• [WORK TO COMPLETE]: Please carry on the piece about hair products for ethnic women, picking up after its last sentence.

• [EXCERPT TO READ]:
The search for the perfect look. Nothing has fueled more industries than the desire mankind has for their vision of aesthetic perfection. Despite all the different beauty, hair and makeup products on the market, certain demographics or communities are often overlooked. The hair and beauty needs of ethic women and people of color are different, unique and too often unaddressed by mainstream hair and beauty companies.

Hair is so important, although many would beg to differ. Hair is a sign of health and vitality. Even the shininess of hair is thought to be an indicator of good health. Even in the subconscious mind the issue of hair a concern. Men are often attracted to women with long, healthy hair and the appearance of health and sex appeal that it creates. With this is mind, women often go to great lengths to achieve shiny, healthy hair that is also beautifully styled.

Woman of all races spend money on hair and beauty related products, with ethnic women often being the biggest spenders. However, when you take a good look at the types of products available and even their placement on store shelves, you’ll see the disparity in the number of products for people and women of color. 

The hair of ethnic women varies in texture, but is often curlier and prone to dryness. A lot of the techniques African American and ethnic women use to style or straighten the hair usually increases dryness. Hair dyes, relaxers and many shampoos often dry out the hair of Black women. This fact is often ignored by beauty companies and manufactures, who have failed to create a product or tool solution for this problem.

• [PROVIDED INFORMATION]:
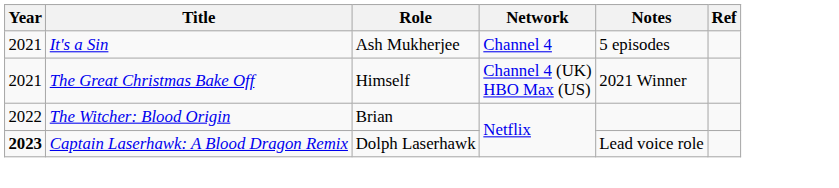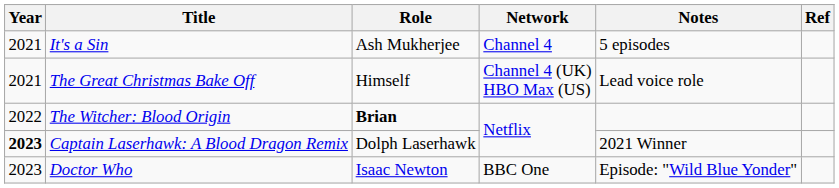The Great Christmas Bake Off | Notes: 2021 Winner -> Lead voice role
The Witcher: Blood Origin | Role: normal -> bold
Captain Laserhawk: A Blood Dragon Remix | Notes: Lead voice role -> 2021 Winner
+ row: 2023 | Doctor Who | Isaac Newton | BBC One | Episode: "Wild Blue Yonder"
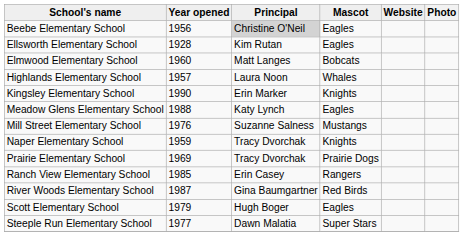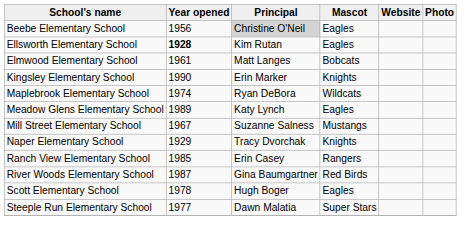Ellsworth Elementary School | Year opened: normal -> bold
Elmwood Elementary School | Year opened: 1960 -> 1961
- row: Highlands Elementary School | 1957 | Laura Noon | Whales
+ row: Maplebrook Elementary School | 1974 | Ryan DeBora | Wildcats
Meadow Glens Elementary School | Year opened: 1988 -> 1989
Mill Street Elementary School | Year opened: 1976 -> 1967
Naper Elementary School | Year opened: 1959 -> 1929
- row: Prairie Elementary School | 1969 | Tracy Dvorchak | Prairie Dogs
Scott Elementary School | Year opened: 1979 -> 1978
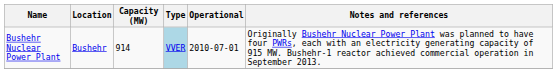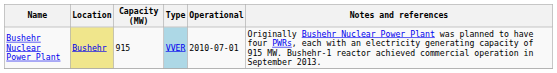Bushehr Nuclear Power Plant | Location: no background -> khaki background
Bushehr Nuclear Power Plant | Capacity (MW): 914 -> 915
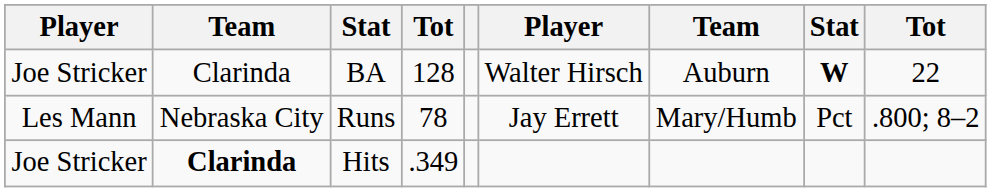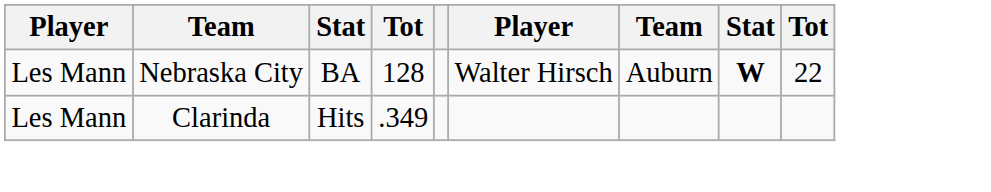BA | column 1: Joe Stricker -> Les Mann
BA | column 2: Clarinda -> Nebraska City
- row: Les Mann | Nebraska City | Runs | 78 | Jay Errett | Mary/Humb | Pct | .800; 8–2
Hits | column 1: Joe Stricker -> Les Mann
Hits | column 2: bold -> normal
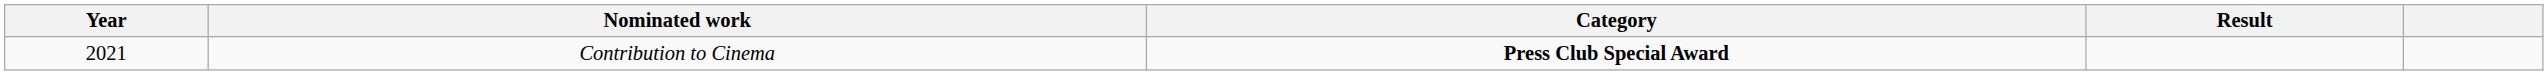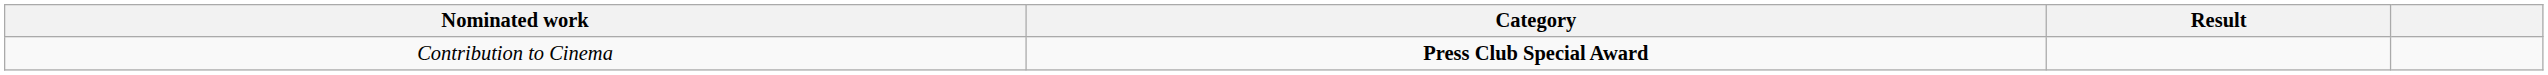- column: Year | 2021
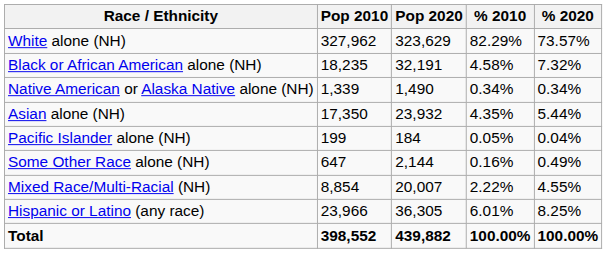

• [ANSWER TO THIS PROBLEM]:
Recently, there has been a shift in the marketing and product lines of many big beauty companies as they begin to focus on the needs of ethnic and African American communities. Products that naturally combat dryness, such as coconut oil and Shea butter are now being added to a number of products. Sulfate and paraben-free shampoos and beauty products are also being introduced as women of color are becoming more educated about their hair type and what products will work best for them.

These and other changes serve as indicators that the mainstream is finally willing or able to deal with the beauty issues of ethnic communities. More and more products are being released that are designed to deal specifically with the hair and beauty problems that people of color face. Hopefully the trend to cater to ethic demographics continues. It serves to be lucrative for both the business and the consumer.